• **Your objective**:
Take the entries below and print, exactly, the stretch from the line containing "X26250Y10937D01*" through the line containing "X29166Y11875D01*", both included.

• **Material provided**:
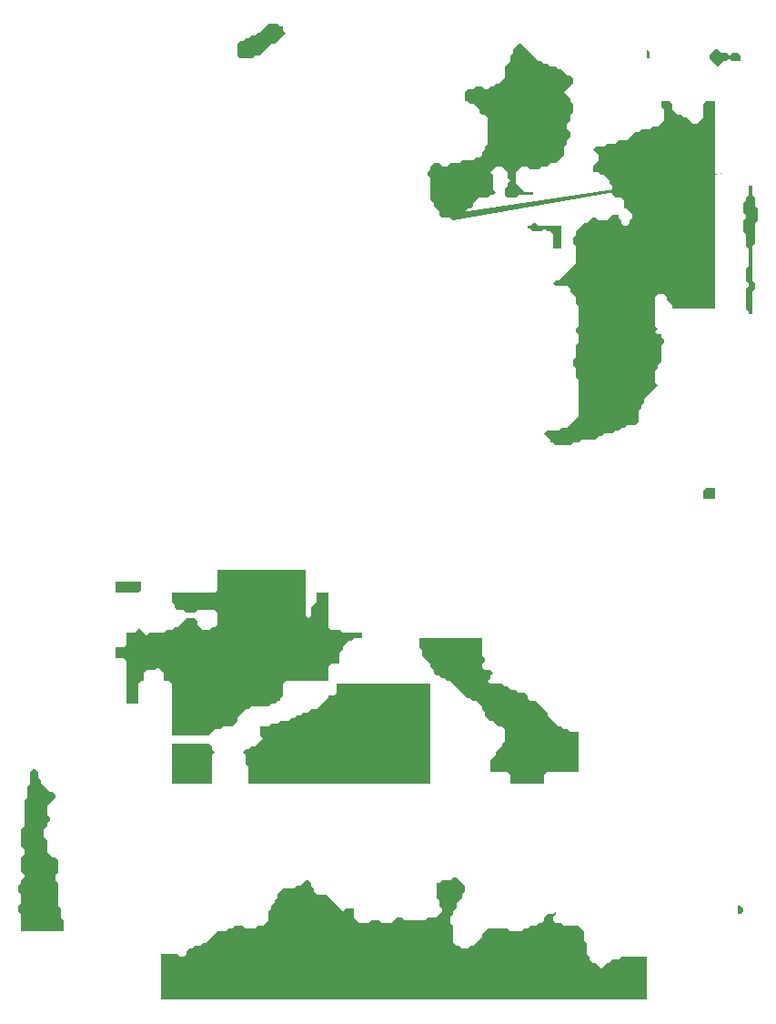
<source format=gbr>
%FSLAX24Y24*%
%MOIN*%
G36*
X37604Y42604D02*
X37708Y42604D01*
X35937Y42604D02*
X35937Y42916D01*
X36041Y42812D01*
X36041Y42604D01*
X21041Y42604D02*
X20937Y42708D01*
X20937Y43125D01*
X21041Y43229D01*
X21145Y43229D01*
X21250Y43333D01*
X21354Y43333D01*
X21458Y43437D01*
X21562Y43437D01*
X21666Y43541D01*
X21770Y43541D01*
X22083Y43854D01*
X22395Y43854D01*
X22500Y43750D01*
X22604Y43750D01*
X22604Y43645D01*
X22708Y43541D01*
X22291Y43125D01*
X22187Y43125D01*
X21770Y42708D01*
X21562Y42708D01*
X21458Y42604D01*
X38541Y42291D02*
X38229Y42604D01*
X38229Y42708D01*
X38437Y42916D01*
X38541Y42916D01*
X38645Y42812D01*
X38854Y42812D01*
X38958Y42708D01*
X39062Y42812D01*
X39270Y42812D01*
X39375Y42708D01*
X39375Y42500D01*
X39062Y42500D01*
X38958Y42604D01*
X38854Y42500D01*
X38750Y42500D01*
X38958Y38437D02*
X28854Y36666D02*
X28750Y36770D01*
X28437Y36770D01*
X28333Y36875D01*
X28333Y36979D01*
X28125Y37187D01*
X28125Y37291D01*
X28020Y37395D01*
X28020Y38229D01*
X27916Y38333D01*
X27916Y38437D01*
X28020Y38541D01*
X28020Y38645D01*
X28125Y38750D01*
X28333Y38750D01*
X28437Y38645D01*
X28645Y38645D01*
X28750Y38750D01*
X29062Y38750D01*
X29166Y38854D01*
X29583Y38854D01*
X29687Y38958D01*
X29791Y38958D01*
X29895Y39062D01*
X29895Y39166D01*
X30000Y39270D01*
X30000Y39375D01*
X30104Y39479D01*
X30104Y40416D01*
X30000Y40520D01*
X29895Y40520D01*
X29791Y40625D01*
X29791Y40729D01*
X29583Y40937D01*
X29479Y40937D01*
X29375Y41041D01*
X29270Y41041D01*
X29270Y41354D01*
X29375Y41458D01*
X29583Y41458D01*
X29687Y41562D01*
X29895Y41562D01*
X30000Y41458D01*
X30104Y41458D01*
X30208Y41562D01*
X30312Y41562D01*
X30416Y41666D01*
X30520Y41666D01*
X30729Y41875D01*
X30729Y42291D01*
X30937Y42500D01*
X30937Y42708D01*
X31041Y42812D01*
X31041Y42916D01*
X31250Y43125D01*
X31354Y43125D01*
X31979Y42500D01*
X32083Y42500D01*
X32187Y42395D01*
X32291Y42395D01*
X32395Y42291D01*
X32604Y42291D01*
X32708Y42187D01*
X32812Y42187D01*
X33020Y41979D01*
X33125Y41979D01*
X33229Y41875D01*
X33229Y41666D01*
X32916Y41354D01*
X33125Y41145D01*
X33125Y41041D01*
X33229Y40937D01*
X33229Y40625D01*
X33125Y40520D01*
X33125Y40312D01*
X33020Y40208D01*
X33020Y40000D01*
X33125Y39895D01*
X33125Y39687D01*
X33020Y39583D01*
X33020Y39479D01*
X32916Y39375D01*
X32916Y39062D01*
X32604Y38750D01*
X32395Y38750D01*
X32291Y38645D01*
X32083Y38645D01*
X31979Y38541D01*
X31666Y38541D01*
X31562Y38645D01*
X31354Y38645D01*
X31145Y38437D01*
X31145Y38020D01*
X31458Y37708D01*
X31770Y37708D01*
X31770Y37604D01*
X31250Y37604D01*
X31145Y37500D01*
X30833Y37500D01*
X30729Y37604D01*
X30729Y37812D01*
X30833Y37916D01*
X30833Y38020D01*
X30937Y38125D01*
X30833Y38229D01*
X30833Y38437D01*
X30625Y38645D01*
X30416Y38645D01*
X30208Y38437D01*
X30312Y38333D01*
X30312Y37812D01*
X30416Y37708D01*
X30312Y37604D01*
X30208Y37604D01*
X30104Y37500D01*
X29791Y37500D01*
X29583Y37291D01*
X29583Y37187D01*
X29479Y37083D01*
X29375Y37083D01*
X29270Y36979D01*
X29166Y36979D01*
X32500Y35625D02*
X32500Y36145D01*
X32395Y36250D01*
X32291Y36250D01*
X32187Y36354D01*
X32083Y36250D01*
X31770Y36250D01*
X31666Y36354D01*
X31562Y36354D01*
X31562Y36458D01*
X31666Y36458D01*
X31770Y36562D01*
X31875Y36562D01*
X31979Y36458D01*
X32812Y36458D01*
X32812Y35625D01*
X39687Y33229D02*
X39687Y33333D01*
X39583Y33437D01*
X39583Y34166D01*
X39687Y34270D01*
X39687Y34375D01*
X39583Y34479D01*
X39583Y34895D01*
X39687Y35000D01*
X39687Y35625D01*
X39583Y35729D01*
X39583Y36145D01*
X39479Y36250D01*
X39479Y36666D01*
X39583Y36770D01*
X39583Y36875D01*
X39479Y36979D01*
X39479Y37291D01*
X39583Y37395D01*
X39583Y37500D01*
X39687Y37604D01*
X39687Y37916D01*
X39791Y37916D01*
X39791Y37604D01*
X39895Y37500D01*
X39895Y37187D01*
X40000Y37083D01*
X40000Y36666D01*
X39895Y36562D01*
X39895Y35833D01*
X39791Y35729D01*
X39791Y34479D01*
X39895Y34375D01*
X39895Y34166D01*
X39791Y34062D01*
X39791Y33229D01*
X38125Y28958D02*
X38437Y28958D01*
X32604Y28437D02*
X32500Y28541D01*
X32395Y28541D01*
X32395Y28645D01*
X32187Y28854D01*
X32291Y28958D01*
X32708Y28958D01*
X32812Y29062D01*
X33020Y29062D01*
X33437Y29479D01*
X33437Y30833D01*
X33333Y30937D01*
X33333Y31250D01*
X33229Y31354D01*
X33229Y31562D01*
X33333Y31666D01*
X33333Y32083D01*
X33437Y32187D01*
X33437Y32500D01*
X33333Y32604D01*
X33333Y32708D01*
X33437Y32812D01*
X33437Y33541D01*
X33333Y33645D01*
X33333Y33854D01*
X33125Y34062D01*
X33125Y34166D01*
X33020Y34270D01*
X32604Y34270D01*
X32500Y34375D01*
X32395Y34375D01*
X32500Y34375D01*
X32604Y34479D01*
X32708Y34479D01*
X33333Y35104D01*
X33333Y35729D01*
X33229Y35833D01*
X33229Y36041D01*
X33333Y36145D01*
X33333Y36250D01*
X33645Y36562D01*
X33750Y36562D01*
X33958Y36770D01*
X34062Y36770D01*
X34166Y36666D01*
X34479Y36666D01*
X34687Y36875D01*
X34895Y36875D01*
X34895Y36770D01*
X35000Y36666D01*
X35000Y36562D01*
X35104Y36458D01*
X35208Y36458D01*
X35312Y36562D01*
X35312Y36666D01*
X35416Y36770D01*
X35416Y36875D01*
X35208Y37083D01*
X35104Y37083D01*
X35104Y37395D01*
X35000Y37500D01*
X34791Y37500D01*
X34687Y37604D01*
X34687Y37916D01*
X34583Y38020D01*
X34583Y38125D01*
X34375Y38333D01*
X34270Y38333D01*
X34166Y38437D01*
X33958Y38437D01*
X33958Y38645D01*
X34166Y38854D01*
X34166Y39062D01*
X33958Y39270D01*
X34062Y39375D01*
X34375Y39375D01*
X34479Y39479D01*
X34791Y39479D01*
X34895Y39583D01*
X35208Y39583D01*
X35520Y39895D01*
X35625Y39895D01*
X35729Y40000D01*
X36041Y40000D01*
X36145Y40104D01*
X36354Y40104D01*
X36562Y40312D01*
X36562Y40729D01*
X36458Y40833D01*
X36458Y41041D01*
X36770Y41041D01*
X36875Y40937D01*
X36875Y40729D01*
X37083Y40520D01*
X37187Y40520D01*
X37291Y40416D01*
X37395Y40416D01*
X37604Y40208D01*
X37812Y40208D01*
X38020Y40416D01*
X38020Y40937D01*
X38125Y41041D01*
X38437Y41041D01*
X38437Y33437D01*
X36875Y33437D01*
X36875Y33541D01*
X36666Y33750D01*
X36666Y33854D01*
X36562Y33958D01*
X36354Y33958D01*
X36250Y33854D01*
X36250Y32812D01*
X36354Y32708D01*
X36250Y32604D01*
X36354Y32500D01*
X36458Y32500D01*
X36458Y32395D01*
X36562Y32291D01*
X36562Y32187D01*
X36458Y32083D01*
X36458Y31458D01*
X36354Y31354D01*
X36354Y31250D01*
X36250Y31145D01*
X36250Y30729D01*
X36354Y30625D01*
X35833Y30104D01*
X35833Y30000D01*
X35729Y29895D01*
X35729Y29791D01*
X35625Y29687D01*
X35625Y29270D01*
X35520Y29166D01*
X35208Y29166D01*
X35104Y29062D01*
X35000Y29062D01*
X34895Y28958D01*
X34791Y28958D01*
X34687Y28854D01*
X34375Y28854D01*
X34270Y28750D01*
X34166Y28750D01*
X34062Y28645D01*
X33541Y28645D01*
X33437Y28541D01*
X33229Y28541D01*
X33125Y28437D01*
X38020Y26458D02*
X38020Y26770D01*
X38125Y26875D01*
X38437Y26875D01*
X38437Y26458D01*
X39687Y25104D02*
X39687Y25208D01*
X16458Y23020D02*
X16458Y23437D01*
X17395Y23437D01*
X17395Y23125D01*
X17291Y23020D01*
X18541Y17812D02*
X18541Y19687D01*
X18437Y19791D01*
X18229Y19791D01*
X18229Y20104D01*
X18020Y20312D01*
X17916Y20208D01*
X17604Y20208D01*
X17500Y20104D01*
X17500Y19791D01*
X17395Y19791D01*
X17291Y19687D01*
X17291Y18958D01*
X16875Y18958D01*
X16875Y20520D01*
X16770Y20625D01*
X16458Y20625D01*
X16458Y21041D01*
X16770Y21041D01*
X16875Y21145D01*
X16875Y21562D01*
X17187Y21562D01*
X17291Y21666D01*
X17291Y21770D01*
X17604Y21458D01*
X17708Y21562D01*
X18229Y21562D01*
X18333Y21666D01*
X18541Y21666D01*
X18645Y21770D01*
X18750Y21770D01*
X19062Y22083D01*
X19375Y22083D01*
X19479Y21979D01*
X19479Y21875D01*
X19687Y21666D01*
X19895Y21666D01*
X20000Y21770D01*
X20104Y21770D01*
X20208Y21875D01*
X20208Y22291D01*
X20104Y22395D01*
X19479Y22395D01*
X19375Y22291D01*
X19062Y22291D01*
X18958Y22395D01*
X18750Y22395D01*
X18645Y22500D01*
X18645Y22604D01*
X18541Y22708D01*
X18541Y23020D01*
X20104Y23020D01*
X20208Y23125D01*
X20208Y23854D01*
X23437Y23854D01*
X23437Y22187D01*
X23541Y22083D01*
X23645Y22187D01*
X23645Y22500D01*
X23854Y22708D01*
X23854Y23020D01*
X24270Y23020D01*
X24270Y21770D01*
X24375Y21666D01*
X24687Y21666D01*
X24791Y21562D01*
X25520Y21562D01*
X25520Y21354D01*
X25208Y21354D01*
X25104Y21250D01*
X25000Y21250D01*
X24791Y21041D01*
X24791Y20937D01*
X24687Y20833D01*
X24687Y20416D01*
X24375Y20416D01*
X24270Y20312D01*
X24270Y19791D01*
X22708Y19791D01*
X22604Y19687D01*
X22604Y19270D01*
X22500Y19166D01*
X22500Y19062D01*
X22395Y19062D01*
X22291Y18958D01*
X22187Y18958D01*
X22083Y18854D01*
X21458Y18854D01*
X21354Y18750D01*
X21250Y18750D01*
X20937Y18437D01*
X20937Y18333D01*
X20729Y18125D01*
X20416Y18125D01*
X20312Y18020D01*
X20104Y18020D01*
X19895Y17812D01*
X30937Y16041D02*
X30937Y16354D01*
X30833Y16458D01*
X30208Y16458D01*
X30208Y16875D01*
X30416Y17083D01*
X30416Y17187D01*
X30625Y17395D01*
X30625Y17500D01*
X30729Y17604D01*
X30729Y18020D01*
X30625Y18125D01*
X30520Y18125D01*
X30312Y18333D01*
X30208Y18333D01*
X30000Y18541D01*
X30000Y18645D01*
X29895Y18750D01*
X29895Y18854D01*
X29687Y19062D01*
X29583Y19062D01*
X29479Y19166D01*
X29375Y19166D01*
X28750Y19791D01*
X28645Y19791D01*
X28541Y19895D01*
X28437Y19895D01*
X28333Y20000D01*
X28229Y20000D01*
X28125Y20104D01*
X28125Y20208D01*
X28020Y20312D01*
X28020Y20416D01*
X27708Y20729D01*
X27708Y20937D01*
X27604Y21041D01*
X27604Y21354D01*
X29895Y21354D01*
X29895Y20729D01*
X30000Y20625D01*
X30000Y20520D01*
X29895Y20416D01*
X29895Y20312D01*
X30000Y20208D01*
X30208Y20208D01*
X30312Y20104D01*
X30208Y20000D01*
X30208Y19895D01*
X30104Y19791D01*
X30208Y19687D01*
X30625Y19687D01*
X30729Y19583D01*
X30833Y19583D01*
X30937Y19479D01*
X31145Y19479D01*
X31250Y19375D01*
X31458Y19375D01*
X31562Y19270D01*
X31562Y19166D01*
X31666Y19062D01*
X31875Y19062D01*
X32291Y18645D01*
X32291Y18541D01*
X32708Y18125D01*
X32812Y18125D01*
X32916Y18020D01*
X33020Y18020D01*
X33125Y17916D01*
X33437Y17916D01*
X33437Y16458D01*
X32291Y16458D01*
X32187Y16354D01*
X32187Y16041D01*
X21354Y16041D02*
X21354Y16666D01*
X21250Y16770D01*
X21250Y17083D01*
X21145Y17187D01*
X21250Y17291D01*
X21354Y17291D01*
X21458Y17395D01*
X21562Y17395D01*
X21875Y17708D01*
X21770Y17812D01*
X21770Y18125D01*
X22083Y18125D01*
X22187Y18229D01*
X22395Y18229D01*
X22500Y18333D01*
X22812Y18333D01*
X22916Y18437D01*
X23020Y18437D01*
X23125Y18541D01*
X23229Y18541D01*
X23333Y18645D01*
X23541Y18645D01*
X23645Y18750D01*
X23854Y18750D01*
X24270Y19166D01*
X24270Y19270D01*
X24479Y19270D01*
X24583Y19375D01*
X24583Y19687D01*
X28020Y19687D01*
X28020Y16041D01*
X18541Y16041D02*
X18541Y17500D01*
X19895Y17500D01*
X20000Y17395D01*
X20000Y17291D01*
X20104Y17187D01*
X20000Y17083D01*
X20000Y16041D01*
X39270Y11250D02*
X39270Y11562D01*
X39375Y11562D01*
X39479Y11458D01*
X39479Y11354D01*
X39375Y11250D01*
X13020Y10625D02*
X13020Y11250D01*
X12916Y11354D01*
X12916Y11562D01*
X13020Y11666D01*
X13020Y11979D01*
X12916Y12083D01*
X12916Y12291D01*
X13020Y12395D01*
X13020Y12500D01*
X13125Y12604D01*
X13125Y12708D01*
X13020Y12812D01*
X13020Y13333D01*
X13125Y13437D01*
X13125Y13645D01*
X13020Y13750D01*
X13020Y14375D01*
X13125Y14479D01*
X13125Y15416D01*
X13229Y15520D01*
X13229Y15937D01*
X13333Y16041D01*
X13333Y16458D01*
X13437Y16562D01*
X13541Y16562D01*
X13645Y16458D01*
X13645Y16250D01*
X13750Y16145D01*
X13750Y16041D01*
X14062Y15729D01*
X14166Y15729D01*
X14270Y15625D01*
X14270Y15520D01*
X13958Y15208D01*
X13958Y14895D01*
X14062Y14791D01*
X14062Y14687D01*
X13958Y14583D01*
X13958Y14479D01*
X13854Y14375D01*
X13854Y14062D01*
X13958Y13958D01*
X13958Y13541D01*
X14166Y13333D01*
X14270Y13333D01*
X14375Y13229D01*
X14375Y12812D01*
X14270Y12708D01*
X14270Y12500D01*
X14375Y12395D01*
X14375Y11562D01*
X14479Y11458D01*
X14479Y11145D01*
X14583Y11041D01*
X14583Y10625D01*
X18125Y8125D02*
X18125Y9791D01*
X18750Y9791D01*
X18854Y9687D01*
X18958Y9687D01*
X19062Y9791D01*
X19062Y9895D01*
X19166Y10000D01*
X19270Y10000D01*
X19375Y10104D01*
X19583Y10104D01*
X19687Y10208D01*
X19791Y10208D01*
X20208Y10625D01*
X20520Y10625D01*
X20625Y10729D01*
X20729Y10729D01*
X20833Y10833D01*
X21145Y10833D01*
X21250Y10729D01*
X21562Y10729D01*
X21666Y10833D01*
X21875Y10833D01*
X22083Y11041D01*
X22083Y11354D01*
X22187Y11458D01*
X22187Y11562D01*
X22291Y11666D01*
X22291Y11770D01*
X22395Y11875D01*
X22395Y11979D01*
X22604Y12187D01*
X23020Y12187D01*
X23125Y12291D01*
X23229Y12291D01*
X23437Y12500D01*
X23541Y12500D01*
X23645Y12395D01*
X23645Y12291D01*
X23750Y12187D01*
X23750Y12083D01*
X23854Y11979D01*
X24166Y11979D01*
X24791Y11354D01*
X24895Y11458D01*
X25208Y11458D01*
X25208Y11145D01*
X25416Y10937D01*
X25729Y10937D01*
X25833Y11041D01*
X26145Y11041D01*
X26250Y10937D01*
X26562Y10937D01*
X26770Y11145D01*
X26979Y11145D01*
X27083Y11041D01*
X27812Y11041D01*
X27916Y11145D01*
X28229Y11145D01*
X28437Y11354D01*
X28437Y11458D01*
X28333Y11562D01*
X28333Y11770D01*
X28229Y11875D01*
X28229Y12395D01*
X28333Y12395D01*
X28437Y12500D01*
X28750Y12500D01*
X28854Y12604D01*
X28958Y12604D01*
X29270Y12291D01*
X29270Y12083D01*
X29166Y11979D01*
X29166Y11875D01*
X28958Y11666D01*
X28958Y11458D01*
X28854Y11354D01*
X28854Y11250D01*
X28750Y11145D01*
X28750Y10937D01*
X28854Y10833D01*
X28854Y10208D01*
X28958Y10104D01*
X29062Y10104D01*
X29166Y10000D01*
X29375Y10000D01*
X29479Y10104D01*
X29583Y10104D01*
X29895Y10416D01*
X29895Y10520D01*
X30104Y10729D01*
X30833Y10729D01*
X30937Y10625D01*
X31354Y10625D01*
X31458Y10729D01*
X31562Y10729D01*
X31666Y10833D01*
X31875Y10833D01*
X31979Y10937D01*
X32083Y10937D01*
X32187Y11041D01*
X32187Y11145D01*
X32291Y11250D01*
X32500Y11250D01*
X32604Y11354D01*
X32604Y11250D01*
X32500Y11145D01*
X32500Y11041D01*
X32604Y10937D01*
X32812Y10937D01*
X32916Y10833D01*
X33437Y10833D01*
X33645Y10625D01*
X33645Y10312D01*
X33750Y10208D01*
X33750Y9791D01*
X33854Y9687D01*
X33854Y9583D01*
X33958Y9479D01*
X34062Y9479D01*
X34270Y9270D01*
X34479Y9479D01*
X34583Y9479D01*
X34687Y9583D01*
X34895Y9583D01*
X35000Y9687D01*
X35937Y9687D01*
X35937Y8125D01*
G37*
M02*

</source>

• **Task answer**:
X26250Y10937D01*
X26562Y10937D01*
X26770Y11145D01*
X26979Y11145D01*
X27083Y11041D01*
X27812Y11041D01*
X27916Y11145D01*
X28229Y11145D01*
X28437Y11354D01*
X28437Y11458D01*
X28333Y11562D01*
X28333Y11770D01*
X28229Y11875D01*
X28229Y12395D01*
X28333Y12395D01*
X28437Y12500D01*
X28750Y12500D01*
X28854Y12604D01*
X28958Y12604D01*
X29270Y12291D01*
X29270Y12083D01*
X29166Y11979D01*
X29166Y11875D01*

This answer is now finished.